February 26, 1998
The usually estimable co-founder of Global Exchange, Kevin Danaher, came up with an odd one-liner in Denver the other day. Politics, he said, is a compound of two words --- poly, which means "many," and tics, which means "bloodsuckers." It's hard to imagine that this skillful tactician really subscribes to the "Politics is dirty" take on modern life. Nevertheless I welcome his mot, because it falls right in with some other bits and pieces I've been mulling over. In an era where influence is routinely peddled and the media define the issues, is politics still alive, or has it gone the way of the stegosaurus and the dodo? What, I wonder, is truly the purview of politics in these rapidly changing times, and what is --- or should be --- irrelevant?
The Northern California flavor of my thoughts (Tina Brown, are you listening?) takes me to one of my favorite mulling spots, the Yerba Buena Gardens. I grab a couple of local delicacies (a double cap, half-decaf, and a biscotti) and sit on a bench watching natives and tourists enjoying a rare moment of afternoon sunshine. As always, the jumble of buildings crowding in on this space astonishes me. Terra-cotta, chrome, and concrete, they come in every style and face every whichway, as though the drill sergeant who usually keeps urban order has gone AWOL. Directly before me runs Mission Street, once a dusty planked road leading city folk to the pleasures of The Willows and Woodward's Gardens, now a dusty thoroughfare feeding commuters to the freeway. Across the street, the dignified red-brick façade of St. Patrick's Church has found a space-age copycat in the Marriott Hotel, whose high central section and wings to either side offer Blade Runner echoes of Gilded Age propriety. Will the now-in-progress Sony Metreon/Zeum (want to bet neither name sticks?) play off its neighbors or stridently dominate the corner? Is this a matter of aesthetics or politics?
I recall the mini-skirted giant in a platinum Prince Valiant wig and an "I'm worth it" air, who insisted on exiting from BART ahead of me. Definitely an assertion of personal, not political, value. Or was it? I watch a Hispanic student, wrapped in a red-and-white parka and grasping a ballpoint pen, who straddles a retaining wall and leans over a textbook. A laughing pair of men, pierced and tattooed, who watch as a female companion dips water from the broad shallow pool and smoothes down her bright yellow hair. Black-clad refugees from South Park, who huddle around a café table, peering at boldly formatted charts as they sip their lattes. Are they private occupants of public space, or soldiers in a campaign for affirmative action or affordable housing or tax breaks for small businesses?

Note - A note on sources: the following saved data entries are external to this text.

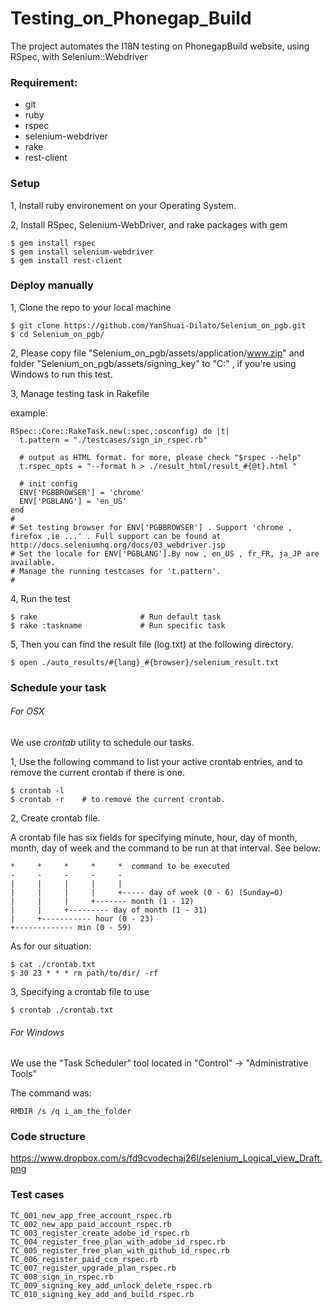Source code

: Testing_on_Phonegap_Build
===============
The project automates the I18N testing on PhonegapBuild website, using RSpec, with Selenium::Webdriver

### Requirement:

- git
- ruby
- rspec
- selenium-webdriver 
- rake
- rest-client

### Setup

1, Install ruby environement on your Operating System. 

2, Install RSpec, Selenium-WebDriver, and rake packages with gem

    $ gem install rspec
    $ gem install selenium-webdriver
    $ gem install rest-client

### Deploy manually 

1, Clone the repo to your local machine
	
	$ git clone https://github.com/YanShuai-Dilato/Selenium_on_pgb.git
	$ cd Selenium_on_pgb/


2, Please copy file "Selenium_on_pgb/assets/application/www.zip" and folder "Selenium_on_pgb/assets/signing_key" to "C:\" , if you're using Windows to run this test. 


3, Manage testing task in Rakefile

   example:
	
    RSpec::Core::RakeTask.new(:spec,:osconfig) do |t|
      t.pattern = "./testcases/sign_in_rspec.rb"  
      
      # output as HTML format. for more, please check "$rspec --help"
      t.rspec_opts = "--format h > ./result_html/result_#{@t}.html "
      
	  # init config
      ENV['PGBBROWSER'] = 'chrome'
      ENV['PGBLANG'] = 'en_US'
    end
    # 
    # Set testing browser for ENV['PGBBROWSER'] . Support 'chrome , firefox ,ie ...' . Full support can be found at http://docs.seleniumhq.org/docs/03_webdriver.jsp
    # Set the locale for ENV['PGBLANG'].By now , en_US , fr_FR, ja_JP are available.
    # Manage the running testcases for 't.pattern'.
    #
    
    
4, Run the test 
	
    $ rake    	                 # Run default task
    $ rake :taskname             # Run specific task
	
	
5, Then you can find the result file (log.txt) at the following directory. 
	
    $ open ./auto_results/#{lang}_#{browser}/selenium_result.txt
	

### Schedule your task
###### For OSX
We use *crontab* utility to schedule our tasks. 

1, Use the following command to list your active crontab entries, and to remove the current crontab if there is one.  

    $ crontab -l  
    $ crontab -r    # to remove the current crontab. 
    
2, Create crontab file. 

A crontab file has six fields for specifying minute, hour, day of month, month, day of week and the command to be run at that interval. See below:

    *     *     *     *     *  command to be executed
    -     -     -     -     -
    |     |     |     |     |
    |     |     |     |     +----- day of week (0 - 6) (Sunday=0)
    |     |     |     +------- month (1 - 12)
    |     |     +--------- day of month (1 - 31)
    |     +----------- hour (0 - 23)
    +------------- min (0 - 59)
    
As for our situation: 

    $ cat ./crontab.txt
    $ 30 23 * * * rm path/to/dir/ -rf

3, Specifying a crontab file to use

    $ crontab ./crontab.txt
    
    

###### For Windows

We use the "Task Scheduler" tool located in "Control" -> "Administrative Tools"

The command was: 

    
    RMDIR /s /q i_am_the_folder




### Code structure
https://www.dropbox.com/s/fd9cvodechaj26l/selenium_Logical_view_Draft.png


### Test cases 


    TC_001_new_app_free_account_rspec.rb
    TC_002_new_app_paid_account_rspec.rb
    TC_003_register_create_adobe_id_rspec.rb
    TC_004_register_free_plan_with_adobe_id_rspec.rb
    TC_005_register_free_plan_with_github_id_rspec.rb
    TC_006_register_paid_ccm_rspec.rb
    TC_007_register_upgrade_plan_rspec.rb
    TC_008_sign_in_rspec.rb
    TC_009_signing_key_add_unlock_delete_rspec.rb
    TC_010_signing_key_add_and_build_rspec.rb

I notice the stylish but sad newsstands scattered throughout the area, their neat plastic racks filled with nothing but Chronexes while The City's boisterous array of alternative free papers perch, like defiant squatters, at the edge of the sidewalk. Do the shabby newsracks represent clutter in the face of a mandate for cleanliness, or knights in the service of freedom of the press? The telephone poles are cluttered as well, with handbills announcing a forthcoming demonstration --- now at least temporarily unnecessary --- against U.S. intervention in Iraq. Is this the sign of obstreperous troublemakers (outside agitators, they were called in the 1960s), or the deliberate attempt of informed citizens to make their opinions heard? There's other clutter, too, a few blocks away, where heavy rain has overburdened the sewer system, sending partially treated waste material into the bay near Hunters Point. An accident of nature in a storm-ridden year, or a matter that requires human groups with long names, such as Communities for a Better Environment and San Francisco Bay Advocates for Environmental Rights, to ride to the rescue?
Politics is not dead, I think with relief, nor is all its energy being sidetracked into sneaky financial manipulation and sexual shenanigans. You might not realize it from what you read in the newspapers or see on TV, but countless American men and women are still organizing and planning. They're highly visible --- speaking out, petitioning, writing letters, knocking on doors, even marching, competing energetically in defense of their interests and beliefs. Reassured, I toss my cup in the trash receptacle and walk down the sunlit slope, past the frozen-in-motion statue and the Stonehenge-Ryoanji stone garden. I head across the park toward the Museum of Modern Art.
At the corner of Mission and Third, I am stopped by a policeman directing traffic. As I wait, a line of police cars and police on motorcycles approaches, lights flashing. They cross the intersection swiftly and silently, followed by two black limousines with darkened windows. Then several nearly empty vans, an ambulance, and more police cars and motorcycles. And a single discreet helicopter. The eerie procession passes without a ripple, like a knife through water. The most powerful political figure in the world has arrived in San Francisco.
The moral: Making waves makes history.